Introduction to linear regression

Introduction to linear regression#

Linear Regression#

R also has inbuilt functions that allow you to fit your data to a defined model. For example, lm fits a linear model determined by a formula provided. Check out the documentation to find out what arguments you need.

#get documentation
?lm
#linear model of the form y = m*x +c
fit <- lm(Sepal.Length ~ Petal.Width, data = iris)

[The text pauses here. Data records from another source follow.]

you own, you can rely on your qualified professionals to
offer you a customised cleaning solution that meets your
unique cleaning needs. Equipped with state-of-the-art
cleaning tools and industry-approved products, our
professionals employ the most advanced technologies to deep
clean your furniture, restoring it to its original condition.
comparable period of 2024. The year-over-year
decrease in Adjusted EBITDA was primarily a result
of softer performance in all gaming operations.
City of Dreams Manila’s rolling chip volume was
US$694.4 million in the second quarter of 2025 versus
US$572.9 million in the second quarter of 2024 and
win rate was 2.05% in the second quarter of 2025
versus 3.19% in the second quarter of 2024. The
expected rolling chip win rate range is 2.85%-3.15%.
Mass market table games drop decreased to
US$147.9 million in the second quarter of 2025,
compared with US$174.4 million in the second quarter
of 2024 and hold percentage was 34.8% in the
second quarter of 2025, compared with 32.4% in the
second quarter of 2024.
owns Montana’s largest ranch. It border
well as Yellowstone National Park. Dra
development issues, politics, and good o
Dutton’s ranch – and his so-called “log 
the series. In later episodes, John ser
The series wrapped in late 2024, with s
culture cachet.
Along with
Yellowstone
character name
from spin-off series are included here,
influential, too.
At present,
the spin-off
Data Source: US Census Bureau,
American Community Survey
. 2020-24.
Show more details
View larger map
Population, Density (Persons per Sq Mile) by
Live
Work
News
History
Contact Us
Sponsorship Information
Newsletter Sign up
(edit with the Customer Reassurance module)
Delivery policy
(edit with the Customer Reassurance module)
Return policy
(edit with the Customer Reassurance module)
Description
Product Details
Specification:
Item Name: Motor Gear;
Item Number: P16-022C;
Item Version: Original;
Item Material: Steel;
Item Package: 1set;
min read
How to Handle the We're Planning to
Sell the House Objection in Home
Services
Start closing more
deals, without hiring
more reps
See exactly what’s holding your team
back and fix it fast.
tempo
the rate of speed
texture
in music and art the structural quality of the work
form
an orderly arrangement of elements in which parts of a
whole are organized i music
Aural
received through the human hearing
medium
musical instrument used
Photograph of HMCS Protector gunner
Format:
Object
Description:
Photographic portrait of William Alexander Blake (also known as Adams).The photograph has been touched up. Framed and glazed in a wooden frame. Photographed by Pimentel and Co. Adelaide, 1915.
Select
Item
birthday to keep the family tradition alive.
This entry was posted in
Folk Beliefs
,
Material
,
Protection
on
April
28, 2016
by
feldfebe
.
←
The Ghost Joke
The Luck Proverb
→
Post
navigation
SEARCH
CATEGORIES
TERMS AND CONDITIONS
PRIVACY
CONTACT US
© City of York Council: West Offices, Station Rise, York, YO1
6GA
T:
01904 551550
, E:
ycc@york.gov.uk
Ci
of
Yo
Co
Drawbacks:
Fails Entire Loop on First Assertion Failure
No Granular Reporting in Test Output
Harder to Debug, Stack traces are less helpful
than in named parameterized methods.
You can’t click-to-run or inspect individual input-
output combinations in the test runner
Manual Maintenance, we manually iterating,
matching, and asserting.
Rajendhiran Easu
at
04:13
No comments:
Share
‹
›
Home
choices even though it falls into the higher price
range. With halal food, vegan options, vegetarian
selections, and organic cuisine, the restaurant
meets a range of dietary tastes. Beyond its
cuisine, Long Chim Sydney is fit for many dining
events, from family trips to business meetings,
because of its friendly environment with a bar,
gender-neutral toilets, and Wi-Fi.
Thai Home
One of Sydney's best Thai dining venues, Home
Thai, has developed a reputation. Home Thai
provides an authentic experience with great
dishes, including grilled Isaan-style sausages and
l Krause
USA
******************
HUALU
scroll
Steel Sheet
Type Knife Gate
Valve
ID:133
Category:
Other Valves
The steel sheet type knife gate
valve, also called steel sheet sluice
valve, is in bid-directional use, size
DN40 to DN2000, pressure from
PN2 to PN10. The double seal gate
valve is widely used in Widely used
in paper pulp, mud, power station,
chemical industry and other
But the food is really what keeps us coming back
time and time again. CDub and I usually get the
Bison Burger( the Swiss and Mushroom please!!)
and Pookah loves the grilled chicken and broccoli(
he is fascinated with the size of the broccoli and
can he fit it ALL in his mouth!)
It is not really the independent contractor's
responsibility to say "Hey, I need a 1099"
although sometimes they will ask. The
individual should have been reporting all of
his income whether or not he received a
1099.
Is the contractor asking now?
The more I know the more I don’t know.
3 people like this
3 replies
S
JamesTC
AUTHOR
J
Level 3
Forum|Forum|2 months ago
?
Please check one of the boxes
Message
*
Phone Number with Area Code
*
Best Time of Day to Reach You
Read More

To get the output of the fit use the summary command.

summary(fit)

Basic Plotting#

Frequently, you will want to visualise your results. For example, we would now like to plot the linear regression fit we calculated before.The most basic plotting function in R is plot. It has many adjustable parameters which makes it a great tool to construct your plot just as you like it. First, have a look at all the possible arguments for plot.

#get documentation
?plot

Then, we plot the petal width on the x axis against the sepal length on the y axis. Plot will automatically name the axis according to the input data but you can easily change the names of the axis. We will also give our plot a title to keep things nice and tidy.

#plotting
plot(iris$Petal.Width, iris$Sepal.Length,                   #define data to be plotted
     xlab = "petal width", ylab = "sepal length",           #change name of axis
     main = "petal width vs sepal length")                  #add plot title

Next, you can change the point shape, colour and size to your taste. Here’s an overview of the different shapes:

../../../_images/r-plot-pch-symbols-points-in-r.png
plot(iris$Petal.Width, iris$Sepal.Length,
xlab = "petal width", ylab = "sepal length",
main = "petal width vs sepal length",
pch = 16,                                                 #change shape of data points
cex = 0.4,                                                #change size of data points
colour = "black")                                         #change colour of data points

Now, we want to add our fit to the data. For this we will use the command abline. Abline(a,b) draws a straight line with intercept a and slope b. You can also change the colour, width and line type of abline. Here’s an overview of the different line types available:

../../../_images/linetypes-in-r-line-types.png
plot(iris$Petal.Width, iris$Sepal.Length,
xlab = "petal width", ylab = "sepal length",
main = "petal width vs sepal length",
pch = 16,
cex = 0.4,
colour = "black")
abline(fit,                                               #drawing a line with the coefficients of fit
       colour = "red",                                    #change colour of line
       lty = "solid",                                     #change line type
       lwd = 1)                                           #change line width

Now, last but not least, we would like to add a legend showing the adjusted r squared value of the fit. We can extract this information from the fit summary.

#summary of lm fit
summary_fit <- summary(fit)
#get adjusted R^2 value
r2 <- summary_fit$adj.r.squared
#create a legend text
mylabel = bquote(italic(R)^2 == .(format(r2, digits = 3)))   #bquote enables us to use mathematical expressions, digits = 3 rounds the                                                                  #result to 3 decimal places.
legend('topleft',                                            #defines position of legend
       legend = mylabel,                                     #define text for legend
       cex = 0.7,                                            #define size of legend
       bty = "n")                                            #"n" = no boxline for legend, "o" = boxline for legend

That’s it, your first plot in R!

../../../_images/linear_regression.png

In some cases, it can be helpful to manipulate the x and y axis. For examples, you can set boundaries or log transform the axis.

#changing axis
plot(iris$Petal.Width, iris$Sepal.Length,
    xlim = c(0,12),                                        # xlim = c(boundry_left, boundry_right)
    ylim = c(0,12))                                        # ylim = c(boundry_down, boundry_up)

#log transformation
plot(iris$Petal.Width, iris$Sepal.Length,
    log = "x")                                             #transforming x axis. use log = "xy" to transform both

Exercises#

  • Go back to the swiss data set and use the functions you have learned to find the best correlation between variables

  • Use linear regression to model the relationship between the two variables and determine its significance

  • Present your result with a suitable plot